🤖 AI Summary
This work addresses the lack of theoretical justification for the widespread use of bootstrap inference with double/debiased machine learning (DML) estimators. It proposes a unified framework that integrates exchangeable weighted resampling, Neyman-orthogonal scores, and cross-fitting, and establishes—under the same conditions required for DML consistency—that the conditional distribution of the bootstrap approximates the sampling distribution of the original estimator in the sense of weak convergence. This result encompasses the classical Efron bootstrap as a special case.
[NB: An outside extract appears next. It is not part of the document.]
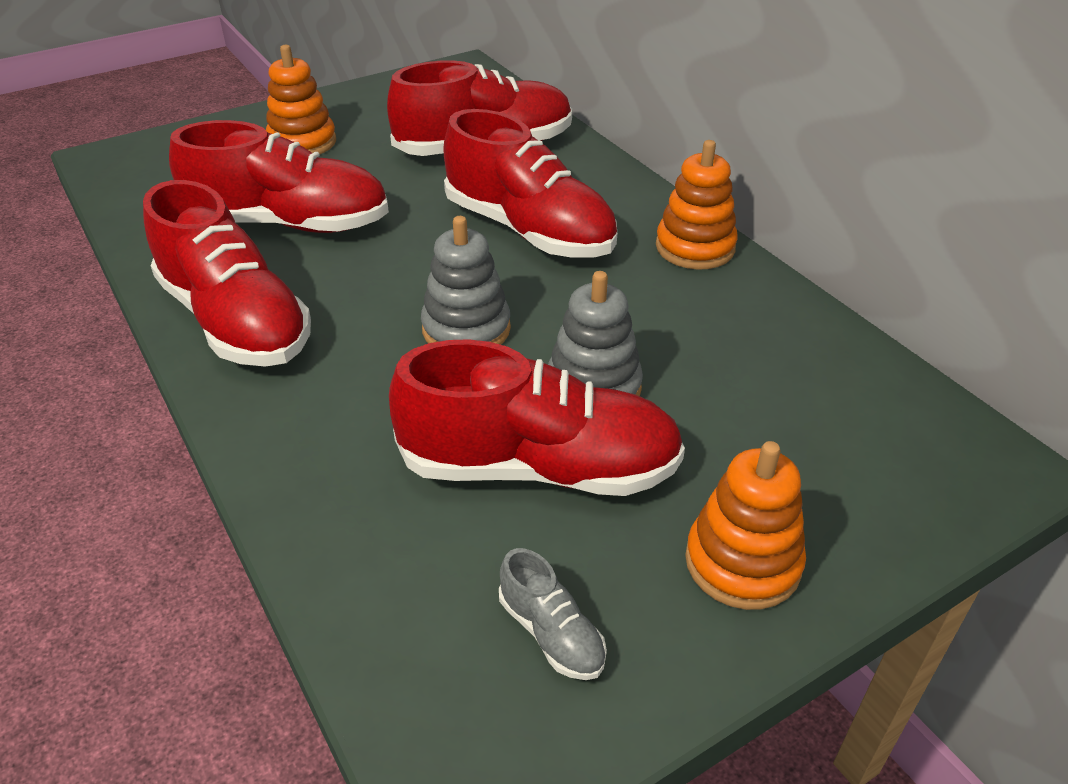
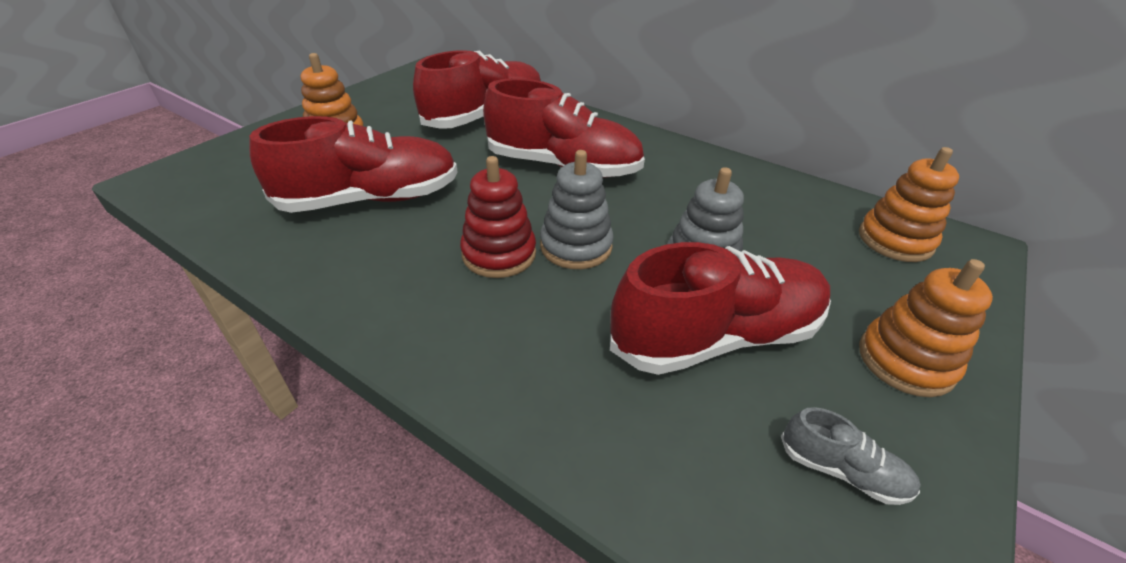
camera: 25 degrees left, 0 degrees up
(236, 321) = (378, 289): red shoe -> none
(377, 316) = (499, 254): none -> red stacking toy
(695, 247) = (681, 155): orange stacking toy -> orange stacking toy (895, 240)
By rigorously validating bootstrap-based inference for DML, the paper provides the first formal theoretical foundation for this commonly employed practice, thereby filling a critical gap in the existing literature.
📝 Abstract
Double/debiased machine learning (DML) provides a general framework for inference with high-dimensional or otherwise complex nuisance parameters by combining Neyman-orthogonal scores with cross-fitting, thereby circumventing classical Donsker-type conditions in many modern machine-learning settings. Despite its strong empirical performance, bootstrap inference for DML estimators has received little theoretical justification. This is particularly noteworthy since bootstrap methods are suggested ad used for inference on DML estimators, even though bootstrap procedures can fail for estimators that are root-$n$ consistent and asymptotically normal. This paper fills this gap by establishing bootstrap validity for DML estimators under general exchangeably weighted resampling schemes, with Efron's bootstrap as a special case. Under exactly the same conditions required for the validity of DML itself, we prove that the bootstrap law converges conditionally weakly to the sampling law of the original estimator.